PROBLEM REQUIREMENTS: For the word "company", copy every line of the material that includes it.

*** Opening MATERIAL PROVIDED ***

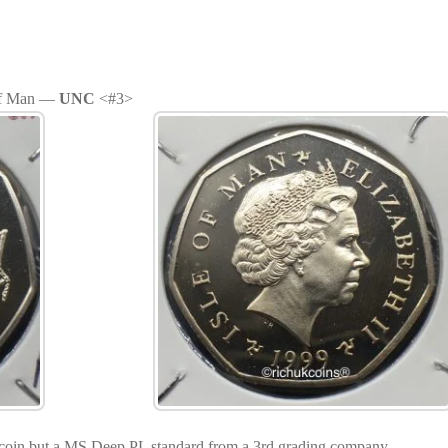
 of Man —
UNC
<#3>
coin but a MS Deep PL standard from a 3rd grading company.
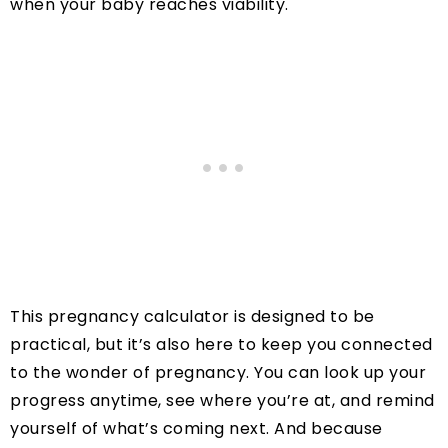
when your baby reaches viability.
This pregnancy calculator is designed to be
practical, but it’s also here to keep you connected
to the wonder of pregnancy. You can look up your
progress anytime, see where you’re at, and remind
yourself of what’s coming next. And because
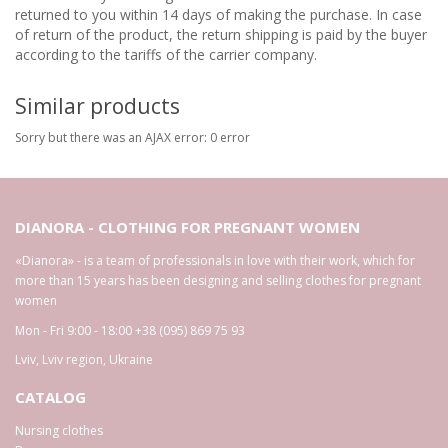
returned to you within 14 days of making the purchase. In case
of return of the product, the return shipping is paid by the buyer
according to the tariffs of the carrier company.
Similar products
Sorry but there was an AJAX error: 0 error
DIANORA - CLOTHING FOR PREGNANT WOMEN
«Dianora» - is a team of professionals in love with their work, which for
more than 15 years has been designing and selling clothes for pregnant
women
Mon - Fri 9:00 - 18:00
+38 (095) 869 75 93
Lviv
,
Lviv region
,
Ukraine
CATALOG
Nursing clothes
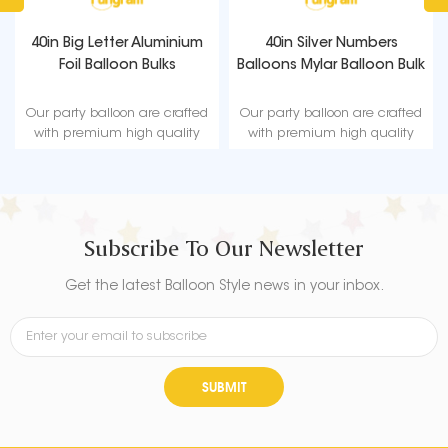
40in Big Letter Aluminium
40in Silver Numbers
Foil Balloon Bulks
Balloons Mylar Balloon Bulk
Our party balloon are crafted
Our party balloon are crafted
with premium high quality
with premium high quality
material, durable, ultra-shiny
material, durable, ultra-shiny
aluminum foil that maintains
aluminum foil that maintains
form without leaking or losing
form without leaking or losing
air.
air.
Subscribe To Our Newsletter
Get the latest Balloon Style news in your inbox.
SUBMIT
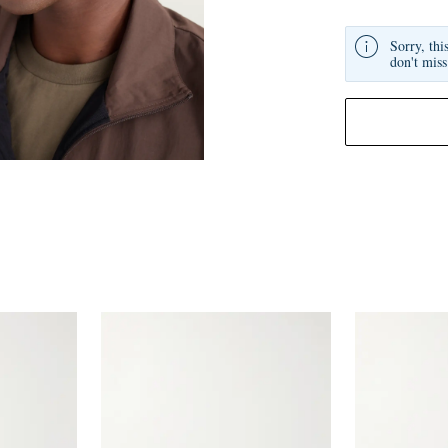
Sorry, thi
don't miss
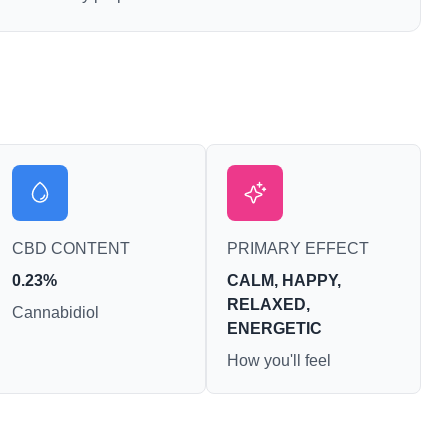
CBD CONTENT
PRIMARY EFFECT
0.23%
CALM, HAPPY,
RELAXED,
Cannabidiol
ENERGETIC
How you'll feel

*** Closing MATERIAL PROVIDED ***

EXPECTED ANSWER:
coin but a MS Deep PL standard from a 3rd grading company.
according to the tariffs of the carrier company.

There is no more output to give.